Yes, we all want the most for our money, but to my knowledge, all public stables are for-profit companies. At West Point we believe in full transparency in pricing, which is why we buy our horses at public auctions. You can see what price we started with by looking at the auction websites of sales companies like Fasig-Tipton, OBS, Barretts, and Keeneland.

Add in:

· five percent commission for the buyer
· six percent sales tax (amount could vary based on state)
· legal fees (we estimate $4,000.00)
· training and maintenance fees which run through the horse’s 2-year old season
· mortality insurance (generally 4.5% of auction value)

If you take our syndication price and subtract all of the costs listed above, you will arrive at our projected gross profit margin. Feel free to challenge our team on why we are worth it! Other stables may not be as transparent, but you should ask the manager enough questions to understand how much money they are making off of your investment. Be very weary of those that avoid these types of questions!

One more related point when it comes to the profit paid to the manager. Over the years, I’ve read articles and I’ve seen advertisements for many public partnerships which claim there are “no fees” and/or “no markups.” The funny thing is, I have yet to see a syndicate group survive for more than a year or two that promotes such a structure. The bottom line is, you as the consumer want to be comfortable that the group you invest with will be in business a year from now. There is an old expression that is very fitting here, “you get what you pay for.”

The last key question to ask when it comes to pricing is: what are my ongoing costs and what do they consist of?

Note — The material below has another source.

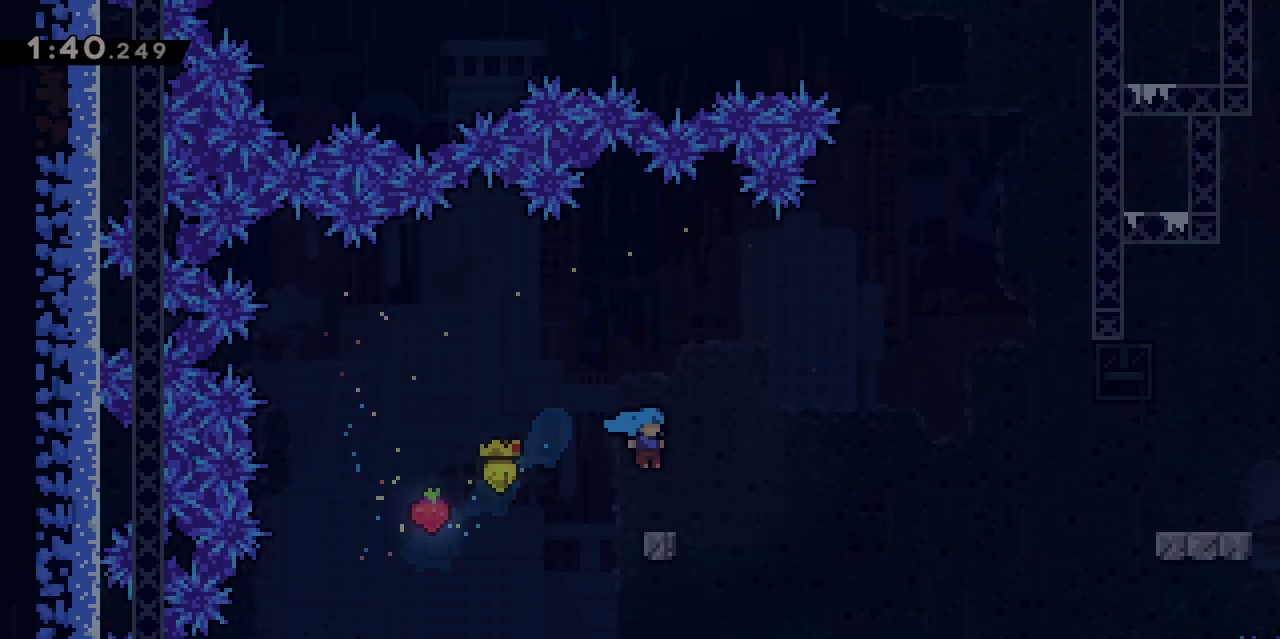
{"keys": ["d", "jump"], "events": [[67, "s", "down"], [117, "d", "down"], [117, "dash", "down"], [150, "jump", "down"], [250, "dash", "up"], [250, "s", "up"]]}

This is critical to know up front as you will likely be asked to sign a contact when you invest which may require you to contribute additional capital. A thoroughbred racing at top-level racetrack can cost over $60,000 a year to maintain. At West Point, we tell prospective clients to plan, on the high end, $60,000 times their ownership percentage, billed quarterly. So that would be $1,500 a quarter if you own 10%, assuming your horse isn't earning purse money to offset expenses. On the low end, if your horse is earning checks and paying its way, the owner may not have any capital calls. We don’t mark-up expenses, but do charge a $300 a month administrative fee per horse and receive a percentage of purse earnings, sales proceeds and shares if a stallion is syndicated. Here's a one page resource to help outline the "All-In" costs.

Once you understand how much the total expected out-of-pocket expenses will be for the life of the partnership, you will be in a position to adequately compare and contrast all of the different syndicates that are out there. I think you’ll find that WPT is the most transparent and easiest to work with, but I’m clearly biased.
(And just an editorial note here for anyone wondering about the date of the blog. This blog is reviewed annually and any pricing updates are amended to keep them "evergreen" even though the original post was composed years ago. If we change the date which is built into the article web address, we lose some search engine optimization mojo, and less people will be able to find this helpful post when searching online. Last refresh was July 2018.)

Good luck with your search and I hope to speak with you about ownership one day.